*** Opening of TEXT SEGMENT ***
Reputation: 55
Hi I tried filling a Hashtable in the following way:
ResearchCourse resCourse= new ResearchCourse();//Class Instance
resCourse.CID="RC1000";
resCourse.CName="Rocket Science";
TaughtCourse tauCourse= new TaughtCourse();//Class Instance
tauCourse.CID="TC1000";
tauCourse.CName="Marketing";
Hashtable catalog = new Hashtable();
catalog.Add("1", "resCourse.CID");
catalog.Add("2", "tauCourse.CID");
foreach (DictionaryEntry de in catalog)
{
Console.WriteLine("{0}, {1}", de.Key, de.Value);
}
Output Result to Console was:
1, resCourse.CID
2, tauCourse.CID
Expected Result to be:
1, RC1000
2, TC2000
What am I misunderstanding about Hashtables?
What is an easy way for the Hashtable to store the class instance and its values?
Upvotes: 1
Views: 8885
Reputation: 3449
I'm assuming that you'll actually want to store the entire objects:
catalog.Add("1", resCourse);
catalog.Add("2", tauCourse);
Of course, once you go there you're going to have to have a common base class (or interface) for your two courses to derive from in order to access the values:
public abstract class CourseBase {
public string CID { get; set; }
public string CName{ get; set; }
}
public class ResearchCourse : CourseBase { }
public class TaughtCourse : CourseBase { }
Then you can store/access like this:
Hashtable catalog = new Hashtable();
catalog.Add("1", resCourse);
catalog.Add("2", tauCourse);
foreach (DictionaryEntry de in catalog)
*** Close of TEXT SEGMENT ***
EXERCISE
Copy out the entire C# Hashtable post above word for word, with no changes.
*** Opening of DATA EXTRACTS ***
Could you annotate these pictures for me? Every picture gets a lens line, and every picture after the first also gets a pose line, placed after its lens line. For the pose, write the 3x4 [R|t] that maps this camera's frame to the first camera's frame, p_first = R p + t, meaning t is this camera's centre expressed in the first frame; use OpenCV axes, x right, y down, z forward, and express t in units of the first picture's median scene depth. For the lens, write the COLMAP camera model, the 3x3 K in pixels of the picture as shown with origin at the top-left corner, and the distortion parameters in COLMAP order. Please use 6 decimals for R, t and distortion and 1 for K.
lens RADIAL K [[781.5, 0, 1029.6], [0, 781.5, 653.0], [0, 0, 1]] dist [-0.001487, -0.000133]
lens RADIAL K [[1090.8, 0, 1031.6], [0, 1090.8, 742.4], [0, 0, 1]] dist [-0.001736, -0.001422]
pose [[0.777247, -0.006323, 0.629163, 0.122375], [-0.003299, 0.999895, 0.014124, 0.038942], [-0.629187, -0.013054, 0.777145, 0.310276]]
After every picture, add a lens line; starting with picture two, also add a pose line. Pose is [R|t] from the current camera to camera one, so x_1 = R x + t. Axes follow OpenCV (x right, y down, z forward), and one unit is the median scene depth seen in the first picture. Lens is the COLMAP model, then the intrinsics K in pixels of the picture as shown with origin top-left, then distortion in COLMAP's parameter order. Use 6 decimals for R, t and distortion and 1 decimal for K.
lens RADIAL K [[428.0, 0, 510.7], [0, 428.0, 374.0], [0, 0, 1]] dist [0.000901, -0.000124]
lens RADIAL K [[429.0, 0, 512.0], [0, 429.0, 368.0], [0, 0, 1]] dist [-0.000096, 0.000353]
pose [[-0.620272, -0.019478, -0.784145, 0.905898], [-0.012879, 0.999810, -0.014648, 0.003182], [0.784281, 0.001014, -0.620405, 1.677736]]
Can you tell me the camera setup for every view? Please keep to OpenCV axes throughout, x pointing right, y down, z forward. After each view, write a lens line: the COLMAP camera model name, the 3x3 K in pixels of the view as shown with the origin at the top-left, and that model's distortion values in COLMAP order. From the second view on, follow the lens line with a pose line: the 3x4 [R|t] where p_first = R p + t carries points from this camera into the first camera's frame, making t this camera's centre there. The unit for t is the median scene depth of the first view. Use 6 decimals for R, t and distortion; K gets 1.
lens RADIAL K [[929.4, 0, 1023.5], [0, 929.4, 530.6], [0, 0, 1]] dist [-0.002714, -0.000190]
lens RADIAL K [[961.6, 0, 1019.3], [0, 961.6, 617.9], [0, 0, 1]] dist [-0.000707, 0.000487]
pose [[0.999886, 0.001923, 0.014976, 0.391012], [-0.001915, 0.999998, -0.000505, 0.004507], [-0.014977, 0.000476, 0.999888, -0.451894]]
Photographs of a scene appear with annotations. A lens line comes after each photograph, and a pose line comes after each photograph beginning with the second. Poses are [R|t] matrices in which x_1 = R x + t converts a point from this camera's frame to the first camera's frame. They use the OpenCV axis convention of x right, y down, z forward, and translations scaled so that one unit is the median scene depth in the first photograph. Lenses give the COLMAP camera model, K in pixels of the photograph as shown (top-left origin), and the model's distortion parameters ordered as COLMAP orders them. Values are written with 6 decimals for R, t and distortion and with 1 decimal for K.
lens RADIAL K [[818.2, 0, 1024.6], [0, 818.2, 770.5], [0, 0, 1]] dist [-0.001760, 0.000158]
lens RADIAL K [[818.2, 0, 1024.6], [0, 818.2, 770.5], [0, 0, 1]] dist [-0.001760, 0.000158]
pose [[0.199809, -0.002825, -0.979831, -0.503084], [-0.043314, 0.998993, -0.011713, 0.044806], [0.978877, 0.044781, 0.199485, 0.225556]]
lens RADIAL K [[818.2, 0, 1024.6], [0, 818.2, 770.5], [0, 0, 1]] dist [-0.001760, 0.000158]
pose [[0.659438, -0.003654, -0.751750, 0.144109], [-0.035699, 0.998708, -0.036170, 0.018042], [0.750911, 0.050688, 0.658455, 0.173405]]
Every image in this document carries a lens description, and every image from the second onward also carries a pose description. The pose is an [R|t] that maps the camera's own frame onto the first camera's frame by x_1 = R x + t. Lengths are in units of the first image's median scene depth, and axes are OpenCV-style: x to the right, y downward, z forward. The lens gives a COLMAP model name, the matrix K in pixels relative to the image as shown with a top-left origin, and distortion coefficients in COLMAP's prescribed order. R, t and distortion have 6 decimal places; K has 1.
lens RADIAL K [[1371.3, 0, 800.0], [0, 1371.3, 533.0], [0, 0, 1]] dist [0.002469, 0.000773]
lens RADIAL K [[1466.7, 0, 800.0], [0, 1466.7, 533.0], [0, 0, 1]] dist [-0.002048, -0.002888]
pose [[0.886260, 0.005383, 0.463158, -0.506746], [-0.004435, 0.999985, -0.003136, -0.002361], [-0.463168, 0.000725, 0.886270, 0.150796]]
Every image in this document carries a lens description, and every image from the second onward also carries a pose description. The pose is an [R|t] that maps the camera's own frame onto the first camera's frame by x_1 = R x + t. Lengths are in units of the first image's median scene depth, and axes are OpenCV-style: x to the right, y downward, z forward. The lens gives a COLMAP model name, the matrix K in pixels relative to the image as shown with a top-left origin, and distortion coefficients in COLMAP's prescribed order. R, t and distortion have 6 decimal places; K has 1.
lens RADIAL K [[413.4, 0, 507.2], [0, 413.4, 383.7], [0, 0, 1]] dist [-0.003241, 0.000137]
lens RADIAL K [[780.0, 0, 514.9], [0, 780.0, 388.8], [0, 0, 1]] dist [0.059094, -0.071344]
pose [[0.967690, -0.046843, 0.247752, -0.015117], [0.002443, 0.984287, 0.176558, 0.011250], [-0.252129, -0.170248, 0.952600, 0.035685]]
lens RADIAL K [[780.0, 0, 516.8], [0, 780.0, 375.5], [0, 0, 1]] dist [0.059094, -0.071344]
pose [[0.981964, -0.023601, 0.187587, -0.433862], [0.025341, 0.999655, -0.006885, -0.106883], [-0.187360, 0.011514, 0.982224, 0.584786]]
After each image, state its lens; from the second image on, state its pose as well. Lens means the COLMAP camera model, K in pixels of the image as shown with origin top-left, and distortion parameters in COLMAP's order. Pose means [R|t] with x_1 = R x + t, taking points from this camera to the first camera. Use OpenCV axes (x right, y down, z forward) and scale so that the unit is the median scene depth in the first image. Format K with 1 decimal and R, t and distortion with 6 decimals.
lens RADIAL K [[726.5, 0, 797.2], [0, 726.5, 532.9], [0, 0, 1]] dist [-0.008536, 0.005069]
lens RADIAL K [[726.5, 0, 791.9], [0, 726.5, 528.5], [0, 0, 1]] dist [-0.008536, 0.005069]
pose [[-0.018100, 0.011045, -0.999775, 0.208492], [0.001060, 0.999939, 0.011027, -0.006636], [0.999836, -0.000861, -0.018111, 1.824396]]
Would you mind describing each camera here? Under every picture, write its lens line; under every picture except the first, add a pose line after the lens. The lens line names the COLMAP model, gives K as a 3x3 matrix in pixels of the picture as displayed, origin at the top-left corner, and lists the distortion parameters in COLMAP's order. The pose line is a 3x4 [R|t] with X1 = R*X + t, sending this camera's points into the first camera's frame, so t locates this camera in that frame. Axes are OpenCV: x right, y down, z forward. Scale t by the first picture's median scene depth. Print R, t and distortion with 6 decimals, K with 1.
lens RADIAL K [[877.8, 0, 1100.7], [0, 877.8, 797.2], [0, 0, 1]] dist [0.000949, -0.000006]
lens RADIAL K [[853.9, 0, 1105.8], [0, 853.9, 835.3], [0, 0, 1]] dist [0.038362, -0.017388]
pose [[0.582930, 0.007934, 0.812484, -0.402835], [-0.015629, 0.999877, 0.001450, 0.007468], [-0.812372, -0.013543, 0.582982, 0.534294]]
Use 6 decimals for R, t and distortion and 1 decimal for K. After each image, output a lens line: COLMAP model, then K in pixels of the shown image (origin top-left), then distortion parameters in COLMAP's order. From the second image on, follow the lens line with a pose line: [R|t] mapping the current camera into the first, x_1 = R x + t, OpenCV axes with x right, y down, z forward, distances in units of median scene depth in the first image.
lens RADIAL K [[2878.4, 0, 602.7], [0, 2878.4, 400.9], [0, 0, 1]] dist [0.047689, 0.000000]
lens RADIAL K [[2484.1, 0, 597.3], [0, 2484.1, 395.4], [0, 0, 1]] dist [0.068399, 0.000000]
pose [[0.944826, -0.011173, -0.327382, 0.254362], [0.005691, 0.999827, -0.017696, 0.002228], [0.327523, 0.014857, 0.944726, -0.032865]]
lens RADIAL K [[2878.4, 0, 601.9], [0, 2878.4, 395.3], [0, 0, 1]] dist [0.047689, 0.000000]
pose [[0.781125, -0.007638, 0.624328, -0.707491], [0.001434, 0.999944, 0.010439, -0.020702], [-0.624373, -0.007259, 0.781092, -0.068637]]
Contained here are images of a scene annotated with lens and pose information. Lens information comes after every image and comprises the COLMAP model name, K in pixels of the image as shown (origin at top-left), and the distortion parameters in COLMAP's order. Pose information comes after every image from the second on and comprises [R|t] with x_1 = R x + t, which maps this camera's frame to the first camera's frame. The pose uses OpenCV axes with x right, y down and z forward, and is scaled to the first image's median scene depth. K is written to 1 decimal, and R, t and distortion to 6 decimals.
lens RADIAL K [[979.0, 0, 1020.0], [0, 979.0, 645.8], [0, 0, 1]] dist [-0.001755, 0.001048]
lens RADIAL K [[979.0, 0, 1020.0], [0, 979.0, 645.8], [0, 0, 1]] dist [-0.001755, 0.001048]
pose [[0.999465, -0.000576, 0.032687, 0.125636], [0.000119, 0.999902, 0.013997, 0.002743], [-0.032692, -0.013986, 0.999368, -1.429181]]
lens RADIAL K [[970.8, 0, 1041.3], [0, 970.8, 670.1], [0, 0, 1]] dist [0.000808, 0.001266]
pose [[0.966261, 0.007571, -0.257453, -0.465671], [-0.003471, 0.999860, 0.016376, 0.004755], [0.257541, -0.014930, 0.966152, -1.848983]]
*** Close of DATA EXTRACTS ***
RESPONSE FOR THIS EXERCISE
Reputation: 55
Hi I tried filling a Hashtable in the following way:
ResearchCourse resCourse= new ResearchCourse();//Class Instance
resCourse.CID="RC1000";
resCourse.CName="Rocket Science";
TaughtCourse tauCourse= new TaughtCourse();//Class Instance
tauCourse.CID="TC1000";
tauCourse.CName="Marketing";
Hashtable catalog = new Hashtable();
catalog.Add("1", "resCourse.CID");
catalog.Add("2", "tauCourse.CID");
foreach (DictionaryEntry de in catalog)
{
Console.WriteLine("{0}, {1}", de.Key, de.Value);
}
Output Result to Console was:
1, resCourse.CID
2, tauCourse.CID
Expected Result to be:
1, RC1000
2, TC2000
What am I misunderstanding about Hashtables?
What is an easy way for the Hashtable to store the class instance and its values?
Upvotes: 1
Views: 8885
Reputation: 3449
I'm assuming that you'll actually want to store the entire objects:
catalog.Add("1", resCourse);
catalog.Add("2", tauCourse);
Of course, once you go there you're going to have to have a common base class (or interface) for your two courses to derive from in order to access the values:
public abstract class CourseBase {
public string CID { get; set; }
public string CName{ get; set; }
}
public class ResearchCourse : CourseBase { }
public class TaughtCourse : CourseBase { }
Then you can store/access like this:
Hashtable catalog = new Hashtable();
catalog.Add("1", resCourse);
catalog.Add("2", tauCourse);
foreach (DictionaryEntry de in catalog)